TASK TO CARRY OUT: Reproduce the lines from the one containing "Earth representatives concerned" through the one containing "Led by Eliza", both included, verbatim and without alteration.

===== TASK DATA

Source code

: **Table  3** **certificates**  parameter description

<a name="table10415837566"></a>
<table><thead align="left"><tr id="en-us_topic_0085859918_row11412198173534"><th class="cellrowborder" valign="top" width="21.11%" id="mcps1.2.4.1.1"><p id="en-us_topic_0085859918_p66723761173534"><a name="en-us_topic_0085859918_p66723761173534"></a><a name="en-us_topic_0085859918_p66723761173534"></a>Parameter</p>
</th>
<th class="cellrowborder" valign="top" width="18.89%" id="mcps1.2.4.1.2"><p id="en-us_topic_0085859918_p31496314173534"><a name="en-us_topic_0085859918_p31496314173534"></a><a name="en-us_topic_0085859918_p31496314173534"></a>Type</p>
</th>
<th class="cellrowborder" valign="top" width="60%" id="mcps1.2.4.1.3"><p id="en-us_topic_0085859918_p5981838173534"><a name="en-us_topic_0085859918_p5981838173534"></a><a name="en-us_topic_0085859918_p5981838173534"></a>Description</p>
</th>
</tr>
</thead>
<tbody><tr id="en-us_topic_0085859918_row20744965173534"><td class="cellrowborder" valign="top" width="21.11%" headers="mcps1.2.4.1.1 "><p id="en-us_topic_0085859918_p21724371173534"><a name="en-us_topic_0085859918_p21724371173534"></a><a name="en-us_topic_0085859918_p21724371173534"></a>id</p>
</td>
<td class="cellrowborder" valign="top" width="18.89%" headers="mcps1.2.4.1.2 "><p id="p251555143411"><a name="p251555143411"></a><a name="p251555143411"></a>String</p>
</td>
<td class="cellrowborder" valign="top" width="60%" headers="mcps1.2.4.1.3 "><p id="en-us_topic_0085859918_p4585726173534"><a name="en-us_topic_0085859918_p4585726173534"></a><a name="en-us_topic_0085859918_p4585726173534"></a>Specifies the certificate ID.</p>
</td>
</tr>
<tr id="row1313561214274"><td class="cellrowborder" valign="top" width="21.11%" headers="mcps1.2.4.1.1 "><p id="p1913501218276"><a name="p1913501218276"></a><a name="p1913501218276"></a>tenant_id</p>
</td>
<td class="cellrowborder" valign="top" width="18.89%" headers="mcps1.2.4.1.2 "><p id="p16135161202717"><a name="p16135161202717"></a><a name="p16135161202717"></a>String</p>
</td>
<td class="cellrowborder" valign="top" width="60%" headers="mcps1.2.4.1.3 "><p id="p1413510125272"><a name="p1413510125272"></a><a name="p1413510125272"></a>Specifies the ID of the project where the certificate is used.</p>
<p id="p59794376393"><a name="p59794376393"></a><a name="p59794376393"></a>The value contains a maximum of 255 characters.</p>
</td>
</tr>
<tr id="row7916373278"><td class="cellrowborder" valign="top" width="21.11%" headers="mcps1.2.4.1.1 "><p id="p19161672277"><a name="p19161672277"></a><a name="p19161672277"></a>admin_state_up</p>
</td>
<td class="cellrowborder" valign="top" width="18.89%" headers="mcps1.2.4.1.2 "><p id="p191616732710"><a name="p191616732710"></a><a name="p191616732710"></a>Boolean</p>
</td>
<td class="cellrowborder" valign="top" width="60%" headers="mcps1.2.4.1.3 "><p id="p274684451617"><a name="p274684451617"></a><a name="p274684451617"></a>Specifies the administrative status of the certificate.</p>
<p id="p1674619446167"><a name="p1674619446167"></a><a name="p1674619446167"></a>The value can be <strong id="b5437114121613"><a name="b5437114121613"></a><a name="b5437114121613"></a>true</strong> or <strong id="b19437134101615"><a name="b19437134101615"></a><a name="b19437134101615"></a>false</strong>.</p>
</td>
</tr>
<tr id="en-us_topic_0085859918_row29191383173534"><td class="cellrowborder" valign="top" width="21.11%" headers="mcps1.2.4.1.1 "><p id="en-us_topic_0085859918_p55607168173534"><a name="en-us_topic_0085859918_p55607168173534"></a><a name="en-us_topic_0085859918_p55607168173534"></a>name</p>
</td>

==========
===== TASK DATA

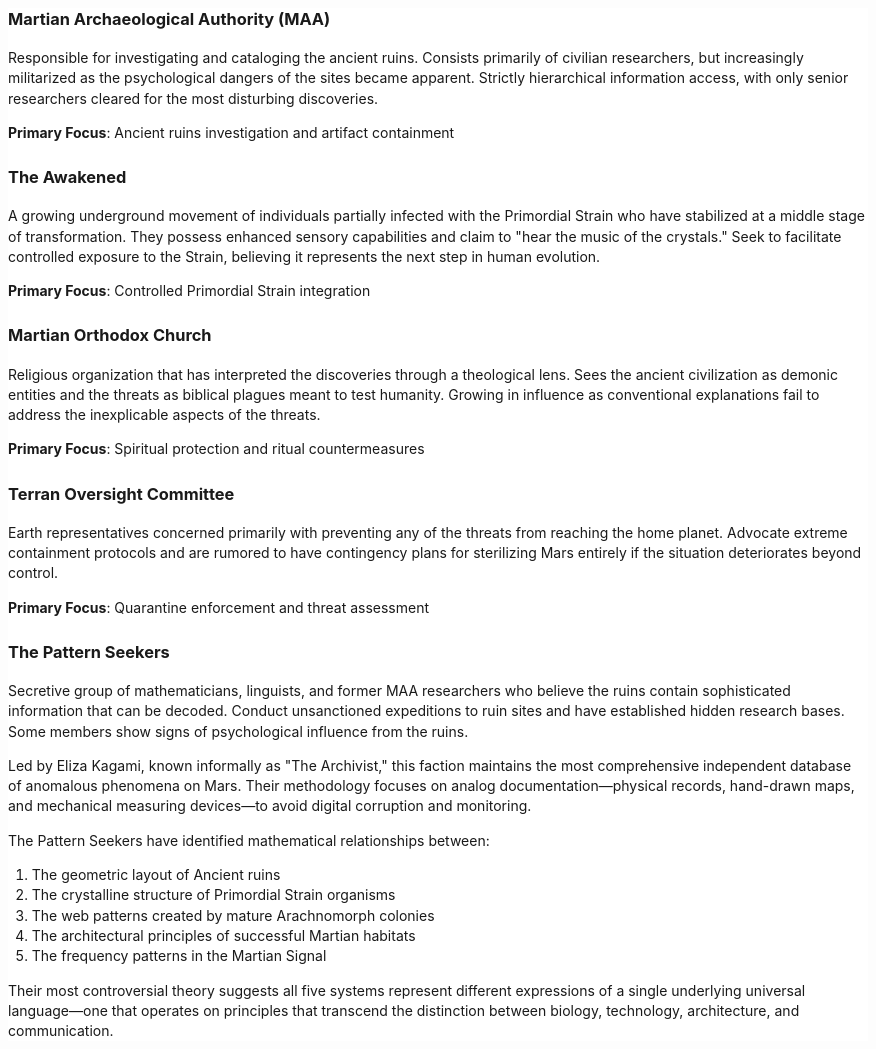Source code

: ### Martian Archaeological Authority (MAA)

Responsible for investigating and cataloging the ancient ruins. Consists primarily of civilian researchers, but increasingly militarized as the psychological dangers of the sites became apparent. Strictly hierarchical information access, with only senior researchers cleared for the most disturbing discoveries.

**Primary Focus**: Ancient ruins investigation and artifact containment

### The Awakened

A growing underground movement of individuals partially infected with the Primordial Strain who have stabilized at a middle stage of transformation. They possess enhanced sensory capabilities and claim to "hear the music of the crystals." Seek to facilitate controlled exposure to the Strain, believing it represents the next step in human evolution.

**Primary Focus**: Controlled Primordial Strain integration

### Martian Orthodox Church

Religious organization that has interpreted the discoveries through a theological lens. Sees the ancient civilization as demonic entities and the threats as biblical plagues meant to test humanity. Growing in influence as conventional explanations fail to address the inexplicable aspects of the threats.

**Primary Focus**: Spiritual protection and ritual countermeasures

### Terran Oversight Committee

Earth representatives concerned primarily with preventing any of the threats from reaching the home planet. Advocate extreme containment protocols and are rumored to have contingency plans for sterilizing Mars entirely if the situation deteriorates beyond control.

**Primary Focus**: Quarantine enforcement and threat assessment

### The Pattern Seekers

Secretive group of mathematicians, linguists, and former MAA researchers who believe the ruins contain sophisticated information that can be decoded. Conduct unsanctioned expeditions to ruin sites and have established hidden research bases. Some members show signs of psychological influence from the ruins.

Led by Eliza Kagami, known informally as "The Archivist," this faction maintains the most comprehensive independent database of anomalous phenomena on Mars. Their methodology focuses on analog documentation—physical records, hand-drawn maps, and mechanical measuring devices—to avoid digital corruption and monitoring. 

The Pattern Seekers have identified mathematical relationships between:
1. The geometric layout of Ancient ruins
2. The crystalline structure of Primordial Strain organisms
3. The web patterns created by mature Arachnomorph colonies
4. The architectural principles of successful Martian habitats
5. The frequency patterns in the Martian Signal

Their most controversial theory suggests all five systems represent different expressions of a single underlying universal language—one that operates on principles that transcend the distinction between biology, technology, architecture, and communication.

==========
===== TASK DATA

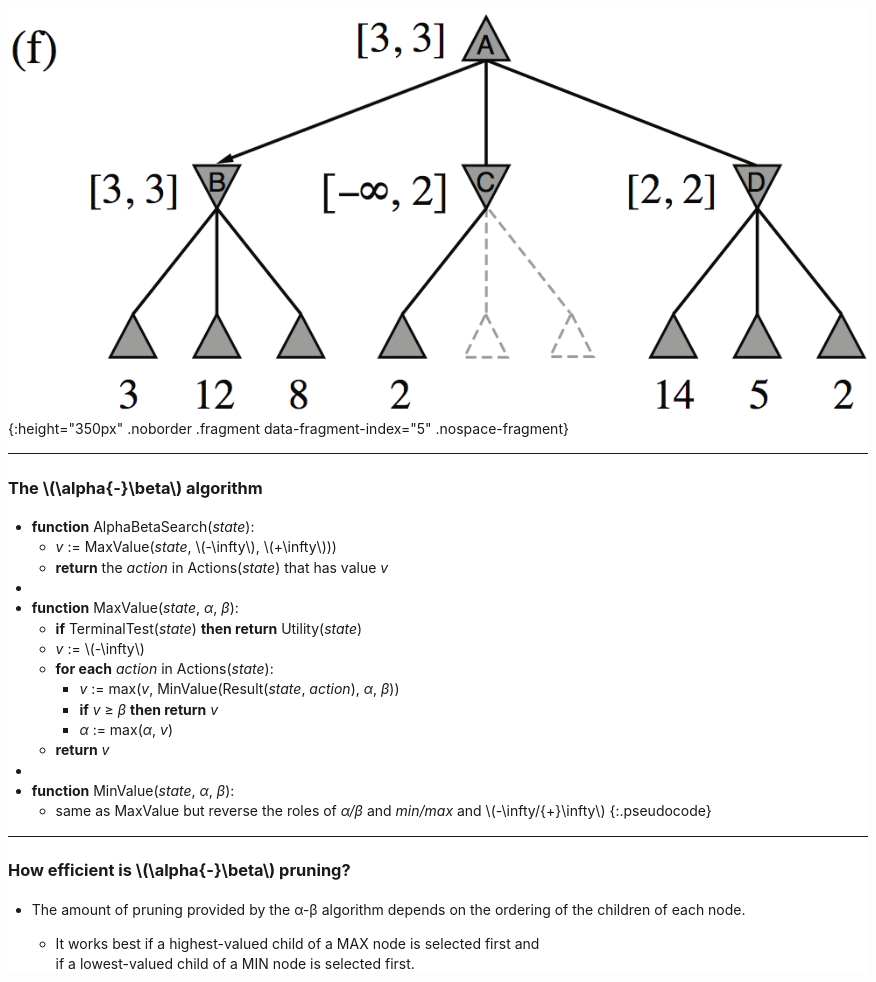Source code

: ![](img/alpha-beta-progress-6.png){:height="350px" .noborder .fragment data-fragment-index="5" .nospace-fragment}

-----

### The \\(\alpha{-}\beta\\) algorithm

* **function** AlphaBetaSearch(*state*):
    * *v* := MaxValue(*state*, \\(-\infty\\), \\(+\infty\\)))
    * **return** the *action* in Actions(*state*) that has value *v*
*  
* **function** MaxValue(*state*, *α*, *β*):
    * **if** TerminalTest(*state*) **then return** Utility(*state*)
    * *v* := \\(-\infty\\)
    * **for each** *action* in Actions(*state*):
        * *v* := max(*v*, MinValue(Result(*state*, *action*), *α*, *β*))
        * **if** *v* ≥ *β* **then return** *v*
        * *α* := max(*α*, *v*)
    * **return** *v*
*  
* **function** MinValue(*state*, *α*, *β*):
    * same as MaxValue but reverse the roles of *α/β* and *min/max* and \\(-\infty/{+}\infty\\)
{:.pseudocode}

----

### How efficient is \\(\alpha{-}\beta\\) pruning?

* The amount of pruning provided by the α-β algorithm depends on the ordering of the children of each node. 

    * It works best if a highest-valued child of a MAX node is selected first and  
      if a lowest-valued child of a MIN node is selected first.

==========

ANSWER TO THE PROBLEM:
Earth representatives concerned primarily with preventing any of the threats from reaching the home planet. Advocate extreme containment protocols and are rumored to have contingency plans for sterilizing Mars entirely if the situation deteriorates beyond control.

**Primary Focus**: Quarantine enforcement and threat assessment

### The Pattern Seekers

Secretive group of mathematicians, linguists, and former MAA researchers who believe the ruins contain sophisticated information that can be decoded. Conduct unsanctioned expeditions to ruin sites and have established hidden research bases. Some members show signs of psychological influence from the ruins.

Led by Eliza Kagami, known informally as "The Archivist," this faction maintains the most comprehensive independent database of anomalous phenomena on Mars. Their methodology focuses on analog documentation—physical records, hand-drawn maps, and mechanical measuring devices—to avoid digital corruption and monitoring. 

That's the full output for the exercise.